Were there any advantages to Dredd 3D being a smaller, independent production?
Yeah. And also because it was independently financed. And so I think the filmmakers decided that the only way to get the visual effects to work was to have a collaboration of this sort, because what they were trying to achieve was quite difficult. In my opinion, it’s a process that works. At every stage, we could make sure that they weren’t going to make any big mistakes or waste huge amounts of money on unnecessary things. It worked out very well, I think.
Did shooting in stereo present any challenges?
Absolutely. It was shot in native 3D. It was a huge challenge. None of the main creative on the film had worked in stereo before, so we were all novices to a certain extent. Shooting 3D, from a visual effects point of view, presents a number of complications. The accuracy and amount of detail you need is that much greater. So it was another challenge to add to the many, but it’s also a really interesting process to make a stereo film, especially a different genre of film that probably hasn’t been shot in stereo before. It was a great experience really.
How did you develop the “Slow Mo” effect for the film?

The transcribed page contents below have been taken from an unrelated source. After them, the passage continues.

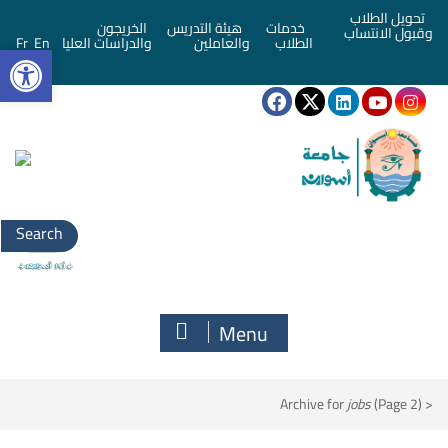
تحويل الطلاب
خدمات
هيئة التدريس
الخريجون
وقبول الانتساب
bar
الطلاب
والعاملين
والدراسات العليا
En
Fr
Menu
Archive for
jobs
(Page 2)
<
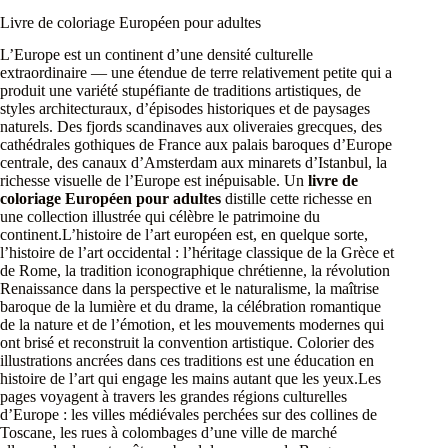
Livre de coloriage Européen pour adultes
L’Europe est un continent d’une densité culturelle
extraordinaire — une étendue de terre relativement petite qui a
produit une variété stupéfiante de traditions artistiques, de
styles architecturaux, d’épisodes historiques et de paysages
naturels. Des fjords scandinaves aux oliveraies grecques, des
cathédrales gothiques de France aux palais baroques d’Europe
centrale, des canaux d’Amsterdam aux minarets d’Istanbul, la
richesse visuelle de l’Europe est inépuisable. Un
livre de
coloriage Européen pour adultes
distille cette richesse en
une collection illustrée qui célèbre le patrimoine du
continent.L’histoire de l’art européen est, en quelque sorte,
l’histoire de l’art occidental : l’héritage classique de la Grèce et
de Rome, la tradition iconographique chrétienne, la révolution
Renaissance dans la perspective et le naturalisme, la maîtrise
baroque de la lumière et du drame, la célébration romantique
de la nature et de l’émotion, et les mouvements modernes qui
ont brisé et reconstruit la convention artistique. Colorier des
illustrations ancrées dans ces traditions est une éducation en
histoire de l’art qui engage les mains autant que les yeux.Les
pages voyagent à travers les grandes régions culturelles
d’Europe : les villes médiévales perchées sur des collines de
Toscane, les rues à colombages d’une ville de marché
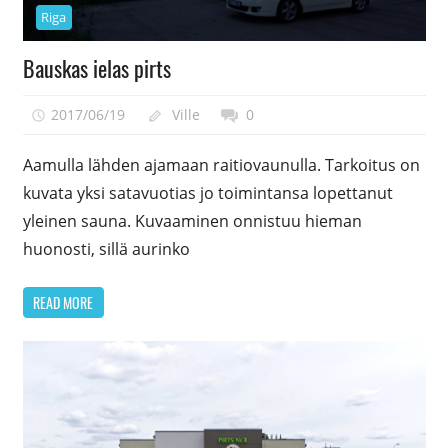
Riga
Bauskas ielas pirts
2017/06/19
Ville
0
Aamulla lähden ajamaan raitiovaunulla. Tarkoitus on
kuvata yksi satavuotias jo toimintansa lopettanut
yleinen sauna. Kuvaaminen onnistuu hieman
huonosti, sillä aurinko
READ MORE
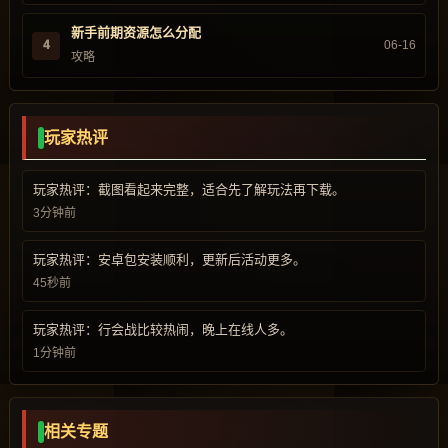
新手前期资源怎么分配
4
06-16
攻略
玩家热评
玩家热评：截图看起来完整，适合先了解玩法再下载。
3分钟前
玩家热评：安卓包安装顺利，更新后活动更多。
45秒前
玩家热评：行会战比较热闹，晚上在线人多。
1分钟前
相关专题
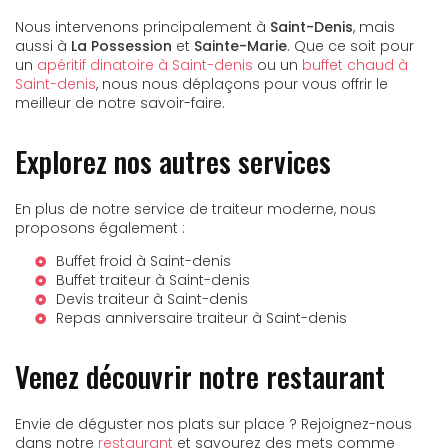
Nous intervenons principalement à
Saint-Denis
, mais
aussi à
La Possession
et
Sainte-Marie
. Que ce soit pour
un
apéritif dinatoire à Saint-denis
ou un
buffet chaud à
Saint-denis
, nous nous déplaçons pour vous offrir le
meilleur de notre savoir-faire.
Explorez nos autres services
En plus de notre service de traiteur moderne, nous
proposons également :
Buffet froid à Saint-denis
Buffet traiteur à Saint-denis
Devis traiteur à Saint-denis
Repas anniversaire traiteur à Saint-denis
Venez découvrir notre restaurant
Envie de déguster nos plats sur place ? Rejoignez-nous
dans notre
restaurant
et savourez des mets comme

Slow Mo was an integral part of the script, and it was the bit that Alex Garland was most worried about in terms of making it work. We did a lot of research and found a lot of stock footage and reference that we liked or thought would really work well and we tried to use those in the storytelling that we wanted to do. But there was also something different that we wanted to do, and that was to show violence in slow motion. The idea behind that was that the violence would somehow look beautiful, that this “Slo Mo” drug the characters were taking would turn this experience into something beautiful and hypnotic. But in going back to our reference, we discovered the most amazing thing about slow motion photography is the unexpected, the things that you don’t see in real time. We were just amazed. Then going forward from that, we were keen to shoot as much as possible in camera so we could capture those interesting details that you don’t expect. If you choreograph stuff in CG, it’s just not as likely you’re going to come up with something like that. And also we knew that for stereo, it would be something new and different. Stereo lends itself to slow motion – water and particulates in the air are all things that work really well. So we would shoot layers of this stuff and then layer it up as much as possible and add CG particulates to fill the space and create that depth. For the violence, we would shoot compressed air into people’s mouths or into their faces to get a rippling effect on their skin of impact. We recorded a lot of reference too for the violence. So we shot blood bags and prosthetics with live ammunition, which the special effects department did for us. And we could see how the blood would stream in quite beautiful ways or how a bullet impacted a prosthetic. When we finally did the CG blood we had quite a good reference. Then there is a look to the “Slow Mo” that we developed over time. When you see the image there are a lot of different colours going on in there and there are a lot of sparkles added to add to that drugged, hypnotic look.